Text segment —

A difficult, bedevilling is made all the more challenging and emotionally taxing by the arrival, via text and email, of what appear to be messages from Charlie beyond the grave.
That can’t be the case, of course, since Helen, a physicist who daily ponders the mysteries of black holes and space time, does not believe in ghosts, the supernatural or indeed anything that hovers, tantalisingly, beyond the knowable realms of science.
And yet, as the messages arrive, at first random and near-nonsensical and then eerily reflective of the way Charlie would have thought and spoken, Helen has to get to the mystery of who is speaking to from a realm she doesn’t even believe exists.
In doing so, she has to ask herself exactly what the nature of her relationship to Neel is and whether he remains, in some lingering sense, the one who got away or if she is content to have him as a work colleague and nothing more.
Charlie’s husband Terrence, a handsome surfer who has never been acceptable to Charlie’s aspirational black mother – there is a finely-studied and expressed exploration of black and white race relations and the way this expresses itself in a myriad of places including, mote tellingly, academia – and is especially on the nose because of his assumed role in his wife’s assisted suicide, moves into Helen’s downstairs apartment, muddying the waters of who or what she wants still further.
It is the normal stuff of grief’s chaotic, deeply-unsettling afterwash, and Freudenberger expresses it without melodrama or sensationalism, quietly and sensitively examining the slow progression of the shock of loss into a subconsciously forensic distillation of needs and wants, the exact form of which Helen begins to try to dissect with her sister Amy who, after the fractious years of childhood common to many siblings, has now becomes a close and insightful friend.
“Charlie looked startled, and then she laughed. ‘I love you, Helen.’
‘I love you, too.’
She sat back in her chair, poked at a piece of seaweed in a desultory way, then out the chopsticks down on a ceramic rest made to look like a fish. She didn’t look at me, but hr mouth was set in a way I recognized, refusing pity.
‘But I am tired,’ she said.” (P. 171)
Physics is in many forms is infused throughout, expressed both as intellectual discussions between Helen and Neel particularly, for whom the often esoteric, to outsiders at least, branch of scientific study, can seem remote and barely applicable to everyday life.

Provided material —

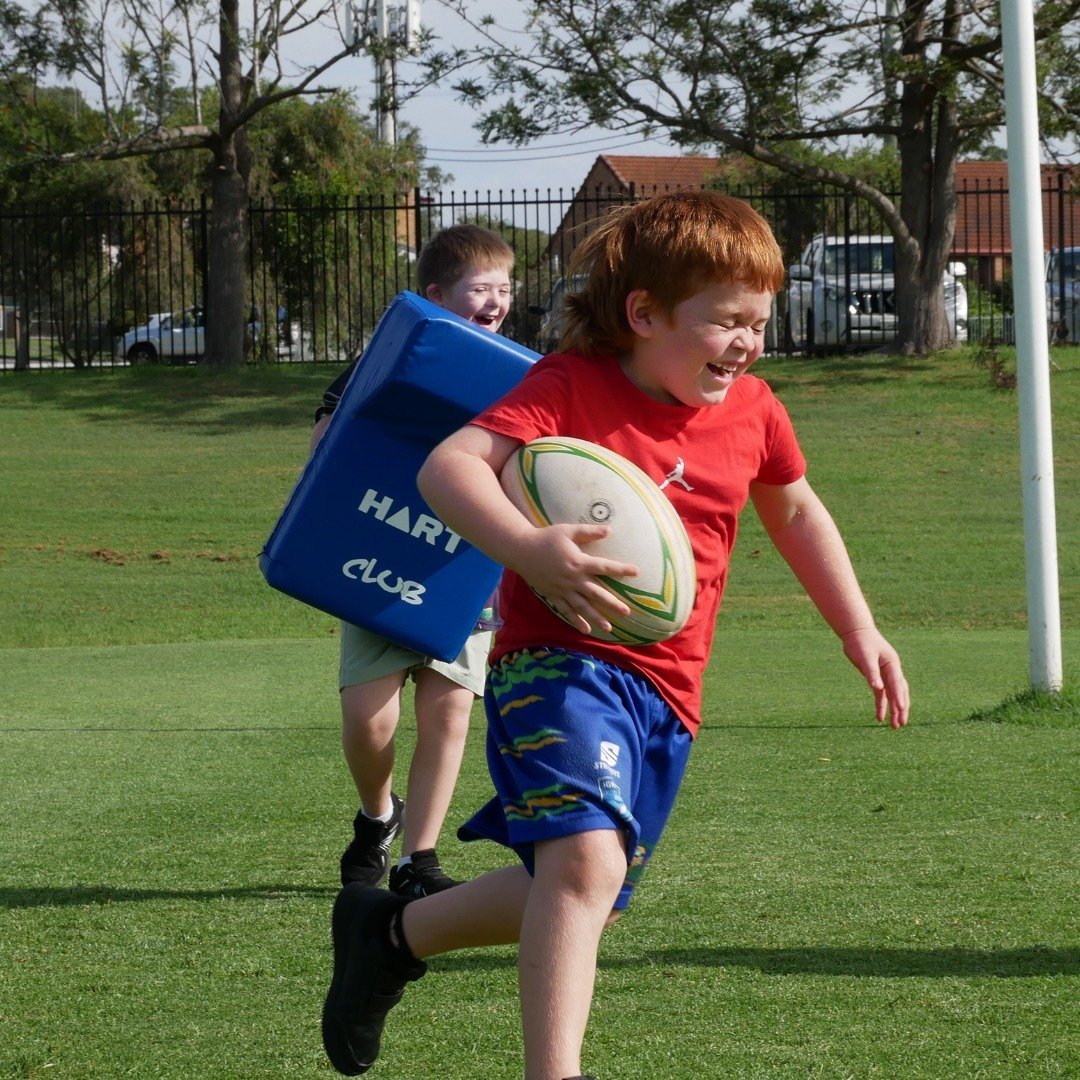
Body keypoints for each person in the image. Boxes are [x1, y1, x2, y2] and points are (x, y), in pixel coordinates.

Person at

Tasks to carry out —
1/ According to the review, why does Helen hold that the messages cannot really be coming from Charlie?
2/ Resume the book review after its last sentence, the one about physics running through the novel.

Responses to the tasks —
1/ Helen is a physicist who thinks every day about black holes and space time. She does not believe in ghosts, the supernatural, or anything beyond what science can know, so she holds that the messages cannot truly come from Charlie beyond the grave.

2/
For Helen, it is in many ways her life, a constant presence that informs her relationships to Neel, her son Jack, her what-is-he-to-her growing friendship with Terrence and a host of other beautifully-articulated moments that infuse Lost and Wanted – a telling title since the finding is an often elusive outcome, denied to many of us – with an intelligence that is ferocious and constant and yet always married to an innate sense of the humanity of those who study it.
The novel is, in many affecting ways, a study of grief and loss, of roads taken and roads ignored, deliberately or otherwise, but it is very much also of the here and now, existing in a place that life so often does, where questions are legion but the answers are fleeting if they, as they so often don’t, turn up at all.
That is life’s greatest mystery – how do you get anywhere at all, especially in the light of a close friend’s death, when so much of what constitutes life is unknowable, messy existing in unfinished chapters which never have the magically conclusive words “The end” applied to them because the neat endings of fiction rarely exist in the fallibility of the everyday.
So it is in Lost and Wanted, a restrained but deeply-emotional and very human book which dares to ask some hard questions and is equally okay with the fact that the answers may not find expression.
While Helen does get some of the answers she’s seeking, more from omission of end result than active fulfillment, she ends this novel much as she begins – a woman grappling with a multitude of issues in a manifestly unfair and contradictory world, who is all too aware that we don’t always get what we want and that that is both the way of things we must accept and a thing of profound and lingering regret, the two existing together, often uneasily, throughout the uneven twists and turns of all our lives.